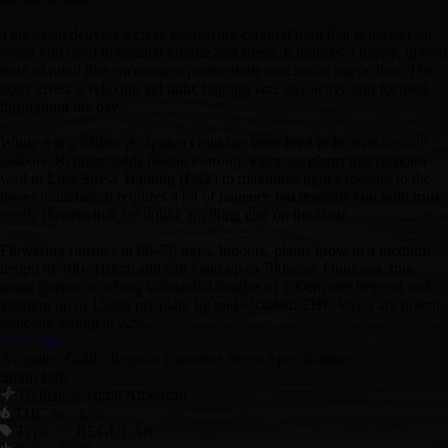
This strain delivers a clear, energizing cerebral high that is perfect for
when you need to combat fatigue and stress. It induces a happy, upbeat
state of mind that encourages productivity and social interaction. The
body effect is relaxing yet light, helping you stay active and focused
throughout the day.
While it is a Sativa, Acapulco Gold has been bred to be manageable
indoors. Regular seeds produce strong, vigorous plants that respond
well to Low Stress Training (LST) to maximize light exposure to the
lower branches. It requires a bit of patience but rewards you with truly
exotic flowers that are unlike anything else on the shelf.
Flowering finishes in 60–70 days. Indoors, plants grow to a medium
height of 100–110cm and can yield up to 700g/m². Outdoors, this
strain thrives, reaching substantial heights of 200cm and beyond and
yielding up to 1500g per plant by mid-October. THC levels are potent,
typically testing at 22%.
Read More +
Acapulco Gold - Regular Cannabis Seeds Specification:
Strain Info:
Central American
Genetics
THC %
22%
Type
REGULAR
==
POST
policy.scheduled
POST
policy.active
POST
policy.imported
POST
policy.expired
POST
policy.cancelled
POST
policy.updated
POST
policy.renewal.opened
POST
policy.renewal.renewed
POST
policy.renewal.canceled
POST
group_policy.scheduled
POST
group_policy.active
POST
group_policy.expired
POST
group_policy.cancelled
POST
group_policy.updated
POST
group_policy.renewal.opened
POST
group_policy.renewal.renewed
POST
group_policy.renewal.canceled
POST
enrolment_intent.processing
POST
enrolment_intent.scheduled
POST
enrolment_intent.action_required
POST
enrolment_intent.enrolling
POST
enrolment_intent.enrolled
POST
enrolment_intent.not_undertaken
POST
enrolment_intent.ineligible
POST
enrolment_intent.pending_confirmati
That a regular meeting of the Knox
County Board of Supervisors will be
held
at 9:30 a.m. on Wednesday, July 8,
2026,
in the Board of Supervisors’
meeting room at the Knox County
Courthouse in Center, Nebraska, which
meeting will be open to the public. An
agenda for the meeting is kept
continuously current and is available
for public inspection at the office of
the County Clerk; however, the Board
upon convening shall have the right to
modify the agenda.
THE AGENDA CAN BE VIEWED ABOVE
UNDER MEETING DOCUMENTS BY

TASK REQUIREMENTS: Copy out only the lines above from the one with "Courthouse in Center, Nebraska, which" to the one with "UNDER MEETING DOCUMENTS BY", inclusive, exactly as they stand.

FINAL ANSWER:
Courthouse in Center, Nebraska, which
meeting will be open to the public. An
agenda for the meeting is kept
continuously current and is available
for public inspection at the office of
the County Clerk; however, the Board
upon convening shall have the right to
modify the agenda.
THE AGENDA CAN BE VIEWED ABOVE
UNDER MEETING DOCUMENTS BY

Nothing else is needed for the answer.